Ослик безвольно свалился под стол, где тут же услышал тихие и близкие голоса:

— Надежда, надежда, это они… Они!

Рядом с ним стояли тряпичные куклы, они тянулись к Сэмми своими маленькими ненастоящими ножками, некоторые уже и вовсе залезали на него. Выражение лиц теперь было совсем не одинаковым — одни куклы как-будто пребывали в эйфории, тогда как другие страдали от ненависти и страха. Сэмми закричал и, вскакивая с пола, опрокинул стол. Куклы попадали на пол, но быстро поднимались.

На шум в читальную комнату прибежали пони-храмовники. И, судя по их реакции и действиям, увиденное их нисколько не удивило. Крикнув: “бегите”, они бросились к Маппет.

Просить дважды не пришлось и друзья сломя голову помчались вниз по лестнице. На улице они оказались буквально через несколько секунд — без одежды и без собственных вещей, но сейчас их это мало волновало. Солнце уже успело скрыться и, хотя до наступления ночи ещё оставалась пара часов, день полностью сдал свои права, и город погрузился в темноту. Единственными источниками света служили редко горящие на стенах некоторых домов фонари.
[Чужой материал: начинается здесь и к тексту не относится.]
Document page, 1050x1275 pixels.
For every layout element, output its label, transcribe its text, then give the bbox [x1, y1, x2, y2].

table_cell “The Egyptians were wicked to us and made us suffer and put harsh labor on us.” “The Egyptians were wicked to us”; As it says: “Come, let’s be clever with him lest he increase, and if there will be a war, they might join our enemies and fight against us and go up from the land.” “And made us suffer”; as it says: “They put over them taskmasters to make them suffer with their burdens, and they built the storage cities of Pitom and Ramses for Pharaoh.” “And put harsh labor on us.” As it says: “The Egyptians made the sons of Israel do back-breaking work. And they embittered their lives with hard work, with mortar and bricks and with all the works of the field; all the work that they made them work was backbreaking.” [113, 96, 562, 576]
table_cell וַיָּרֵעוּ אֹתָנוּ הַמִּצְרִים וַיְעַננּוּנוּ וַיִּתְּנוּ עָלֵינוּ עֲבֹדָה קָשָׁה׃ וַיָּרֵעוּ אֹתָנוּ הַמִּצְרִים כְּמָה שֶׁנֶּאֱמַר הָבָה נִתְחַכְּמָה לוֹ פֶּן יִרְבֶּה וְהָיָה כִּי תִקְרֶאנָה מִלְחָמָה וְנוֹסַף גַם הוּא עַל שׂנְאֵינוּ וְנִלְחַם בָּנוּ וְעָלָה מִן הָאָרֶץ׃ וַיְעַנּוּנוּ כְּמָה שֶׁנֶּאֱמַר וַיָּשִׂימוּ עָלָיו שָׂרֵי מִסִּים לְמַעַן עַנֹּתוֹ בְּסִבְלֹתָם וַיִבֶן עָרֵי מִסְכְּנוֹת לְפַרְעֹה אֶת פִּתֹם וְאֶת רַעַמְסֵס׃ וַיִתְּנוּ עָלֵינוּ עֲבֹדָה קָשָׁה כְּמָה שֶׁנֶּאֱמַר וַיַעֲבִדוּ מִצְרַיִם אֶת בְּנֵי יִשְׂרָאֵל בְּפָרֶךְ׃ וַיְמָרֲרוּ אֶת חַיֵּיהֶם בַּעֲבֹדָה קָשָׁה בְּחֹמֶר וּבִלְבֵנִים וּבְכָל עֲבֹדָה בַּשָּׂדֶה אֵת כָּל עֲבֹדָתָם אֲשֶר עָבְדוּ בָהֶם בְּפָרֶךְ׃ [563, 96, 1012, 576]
Но их было так немного, что вместо освещения всей улицы, они лишь создавали небольшие островки света, почти без борьбы позволяя мраку властвовать практически повсеместно.

В таких условиях, наверно, довольно сносно могли ориентироваться местные, но не гости городка, ходившие его улицами всего пару раз, да и то днём. Сейчас бы им не помешала помощь пони-храмовников, но те остались в доме и велели бежать. И ослик с пегасом побежали. Не очень быстро, потому что по скользкой грязи с непривычки было непросто даже ходить, а не то что бегать, но почти не раздумывая над направлением, что давало им время скрыться. Интуитивно направившись от одного горящего фонаря, в тусклом свете которого стены дома-библиотеки казались какими-то масляными, до другого, пегас и осел рассчитывали вернуться к таверне, а оттуда добраться до храма. Они, однако, ещё не знали, что расстояние, время и скорость бега в кромешной темноте весьма обманчивы. Сэмми казалось, что они уже несколько минут месят холодную грязь просто стоя на месте — свет дальнего фонаря не приближался, а усталость уже начинала проявлять себя.

Чтобы хоть как-то развеять наваждение, Сэмми обернулся. Но это не помогло — библиотека была всё также близко. Зато он увидел, как из дверей крупом вперёд выходит пони в синей накидке, казавшейся чёрной в темноте, а следом за ним — Вики. Похоже, один из храмовников всё пытался её успокоить, но безуспешно. Ни он, ни дождь, что безразлично уничтожал её красоту, не вызывали у Маппет никакого интереса. Они были для неё незначительным обстоятельством, что просто-напросто терялось перед целью, а цель её стала ясна довольно скоро.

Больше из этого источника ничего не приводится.